Quatre-vingts ans après le massacre de Thiaroye, Biram Senghor, fils de l’un des tirailleurs tués par l’armée coloniale française, a déposé plainte contre X et contre l’État français pour recel de cadavre. À 86 ans, il cherche toujours à savoir où repose son père, M’Bap Senghor, abattu le 1er décembre 1944 pour avoir revendiqué le paiement de sa solde due.
Cette initiative judiciaire intervient quelques mois après que la France a officiellement reconnu M’Bap Senghor comme « Mort pour la France », et qualifié les événements de Thiaroye de « massacre ». Pourtant, cette reconnaissance reste, selon plusieurs historiens, largement incomplète. Si les autorités françaises évoquent 35 morts, certains travaux estiment que plus de 400 tirailleurs ont été tués. Quant aux lieux d’inhumation, ils demeurent à ce jour non identifiés.
Le massacre de Thiaroye s’est déroulé dans un contexte explosif. Des soldats africains, démobilisés après avoir servi la France pendant la Seconde Guerre mondiale, manifestaient pour obtenir leur solde. L’armée française a alors ouvert le feu. Depuis, le traitement historique de cet épisode reste flou, entravé par des silences d’État et des archives difficilement accessibles. François Hollande, lors d’une visite à Dakar en 2014, avait assuré avoir transmis l’ensemble des documents disponibles. Mais des chercheurs et les familles des victimes dénoncent encore aujourd’hui l’opacité de ces archives.
L’avocat de Biram Senghor, Maître Amadou Dieng, s’appuie sur l’article 434-7 du Code pénal français, qui sanctionne l’obstruction à la découverte d’un cadavre. Selon lui, des documents permettant de localiser les corps existent et leur non-divulgation constitue une infraction. « Il faut qu’ils nous disent où se trouve le cadavre », insiste-t-il, dénonçant une entrave systématique à l’accès aux archives.

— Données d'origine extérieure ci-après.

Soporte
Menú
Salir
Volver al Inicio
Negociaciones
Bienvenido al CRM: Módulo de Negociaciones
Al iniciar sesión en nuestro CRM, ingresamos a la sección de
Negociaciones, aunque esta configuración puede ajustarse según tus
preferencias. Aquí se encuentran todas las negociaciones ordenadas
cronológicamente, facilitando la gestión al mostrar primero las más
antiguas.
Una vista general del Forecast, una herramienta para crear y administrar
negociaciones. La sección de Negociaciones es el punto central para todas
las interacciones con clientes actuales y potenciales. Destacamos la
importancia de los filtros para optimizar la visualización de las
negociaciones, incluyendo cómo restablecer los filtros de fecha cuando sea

La plainte déposée à Paris marque une nouvelle étape dans la longue lutte pour la reconnaissance des tirailleurs africains. Elle pose frontalement la question de la responsabilité de l’État français dans la dissimulation des traces de ce crime colonial. Elle pourrait aussi ouvrir la voie à d’autres actions judiciaires de descendants de victimes, bien au-delà du cas Senghor.

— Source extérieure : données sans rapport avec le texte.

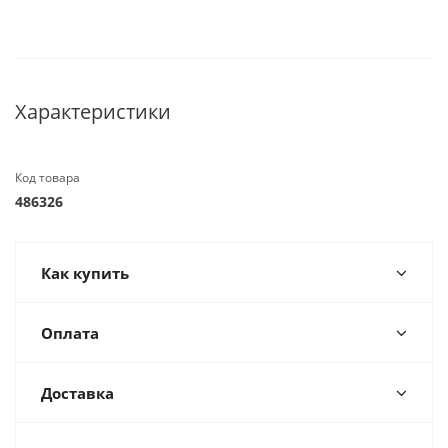
Характеристики
Код товара
486326
Как купить
Оплата
Доставка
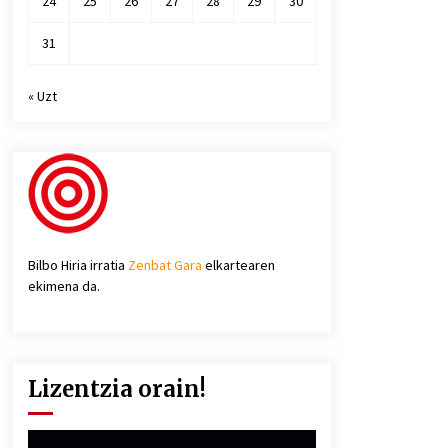
24
25
26
27
28
29
30
31
« Uzt
Bilbo Hiria irratia
Zenbat Gara
elkartearen
ekimena da.
Lizentzia orain!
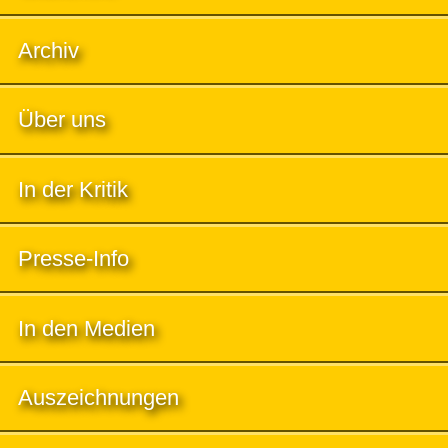
Archiv
Über uns
In der Kritik
Presse-Info
In den Medien
Auszeichnungen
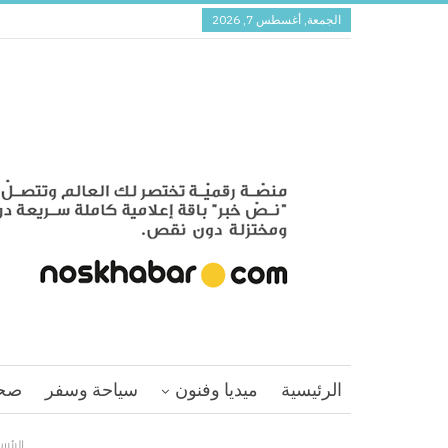
الجمعة, أغسطس 7, 2026
الرئيسية
ميديا وفنون
سياحة وسفر
صح
الرئي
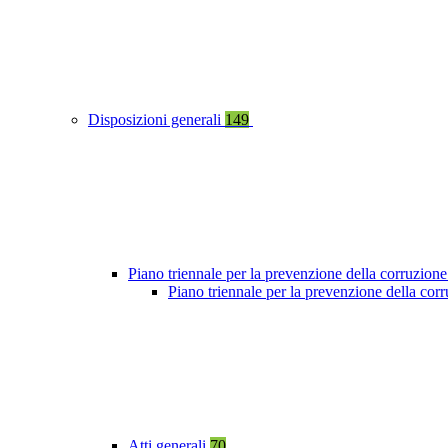
Disposizioni generali
149
Piano triennale per la prevenzione della corruzione
Piano triennale per la prevenzione della co
Atti generali
70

En reconnaissant officiellement le massacre, Paris a franchi une étape symbolique. Mais tant que les archives ne sont pas pleinement accessibles et que les corps des victimes ne sont pas localisés, cette reconnaissance reste inachevée. L’affaire portée par Biram Senghor ravive une exigence de vérité et de justice, et met à l’épreuve la volonté réelle de l’État français d’assumer son passé colonial.